# R Series in a Trainer



## 99trek5200 (Jan 26, 2007)

We had a group Computrainer ride the other night and one of the new guys has a RS or R3 (sorry, I am not that familiar with Cervelos). One of the gals at the bike shop noticed a real severe flex in the rear of the bike. It was so bad he could get the trainer to walk. It is not like the rider was an animal or anything, quite the contrary. He probably weighs in the 140-150 range and I would guess he was putting down less than 170 watts on average. Has anyone else experienced this severe flex?


----------



## goodboyr (Apr 19, 2006)

*R3 in a Cycleop Fluid*

I've been using my 58 cm R3 in the Cyleops Fluid 2 all indoor season with no issues. No excessive flex, no movement, no problems.


----------



## Travis (Oct 14, 2005)

ditto, no issues with the R3 in a cyclops for a couple of years now


----------



## California L33 (Jan 20, 2006)

170 watts shouldn't make any bike walk in a trainer. Are you sure it was properly attached?


----------



## 99trek5200 (Jan 26, 2007)

California L33 said:


> 170 watts shouldn't make any bike walk in a trainer. Are you sure it was properly attached?

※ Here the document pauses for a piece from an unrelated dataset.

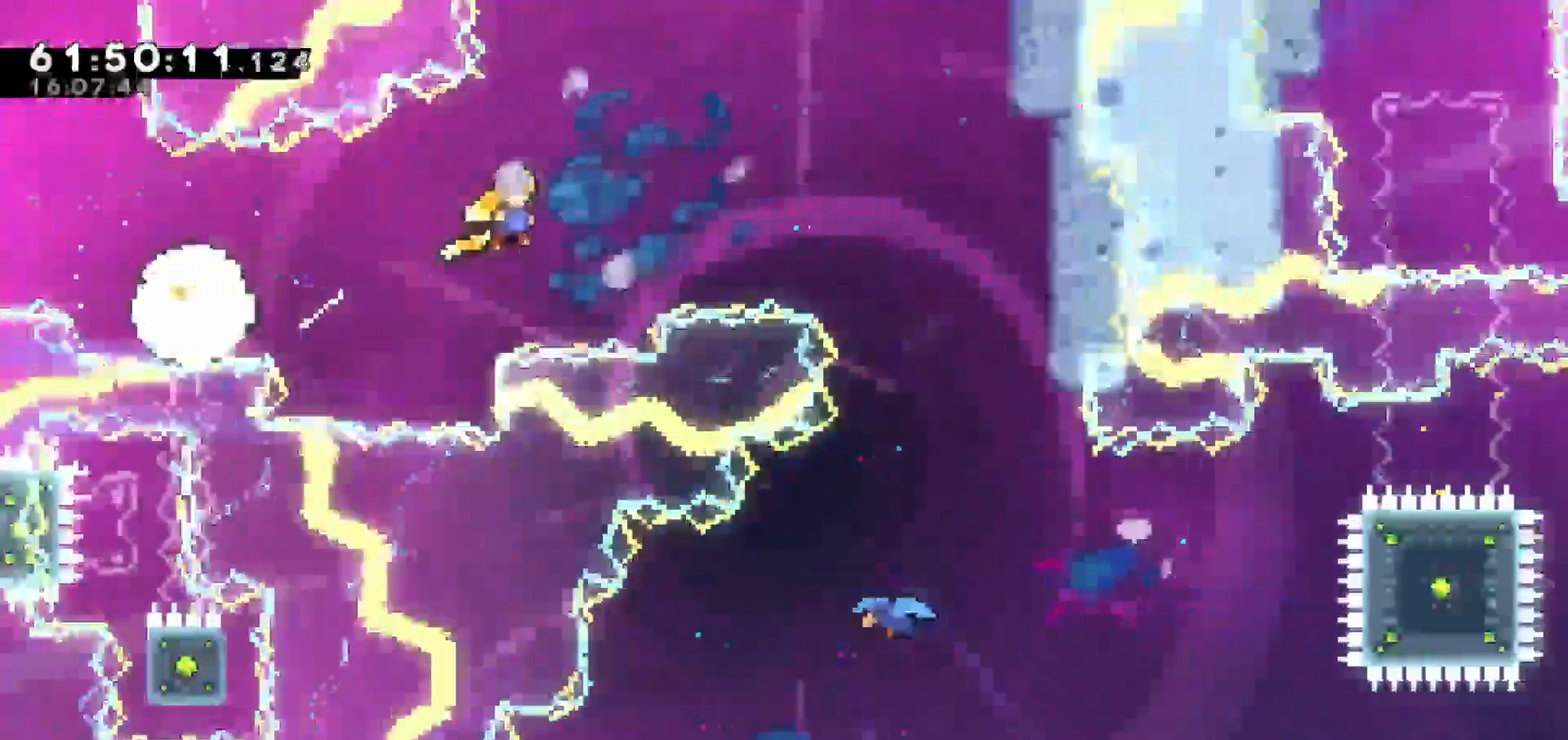
{"keys": ["grab", "right"], "events": [[467, "grab", "down"]]}
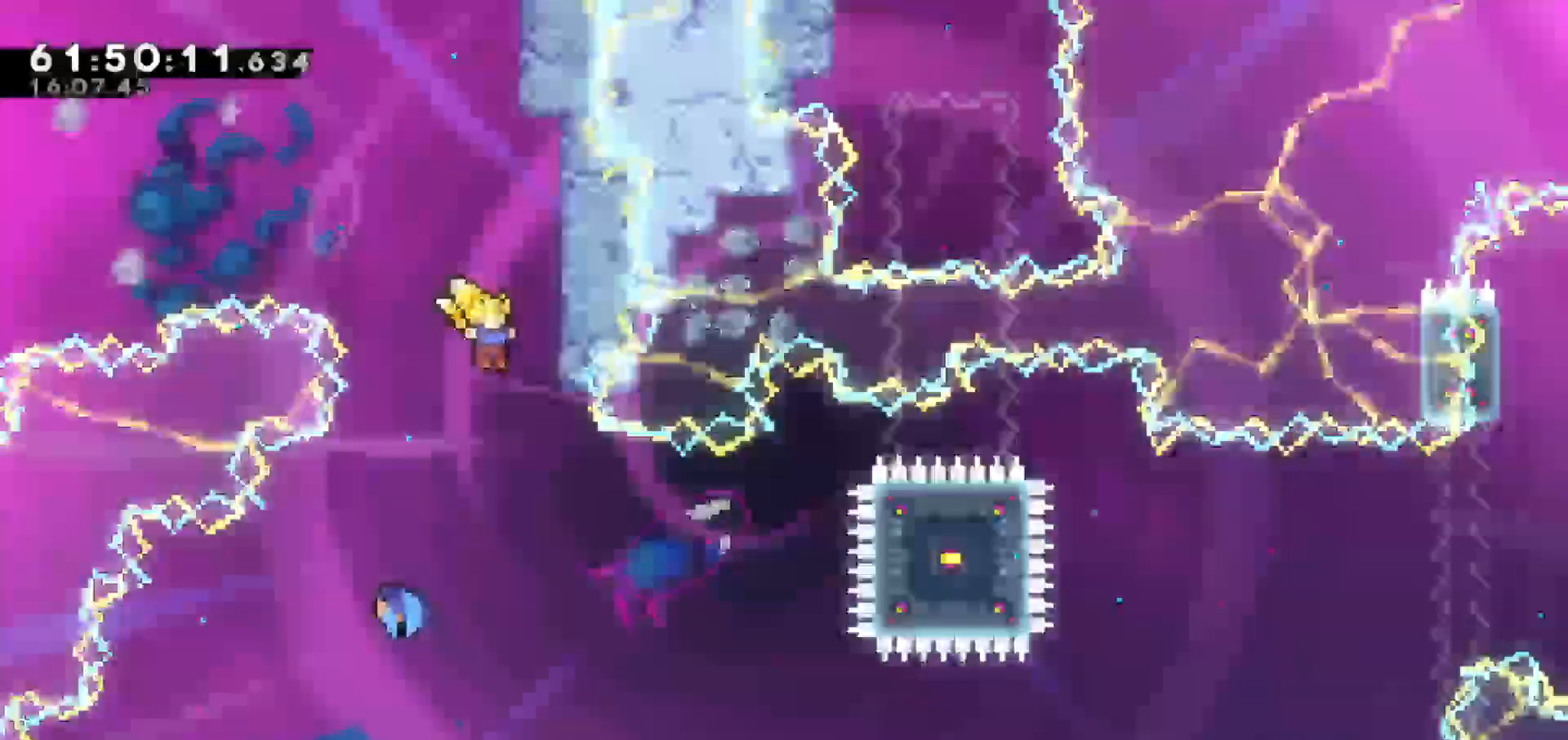
{"keys": ["grab", "up"], "events": [[33, "up", "down"], [100, "right", "up"], [250, "left", "down"], [483, "left", "up"]]}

I can't say I checked the setup, but the shop is good about making sure you have the right cheapy skewer and setting up the newbies. I was in the front row and he was in the back so I could not witness the swaying myself. The shop kept the bike to check it out, but there was nothing obviously wrong. It just seemed weird hearing from both the rider and gal how the thing was swaying.

I'm sure there were times he was putting down more than 170, and that is probably when it walked. 170 was close to his average. Point being he may have put 300 or 350 down as spike. No way was any kind of serious power sustained.


----------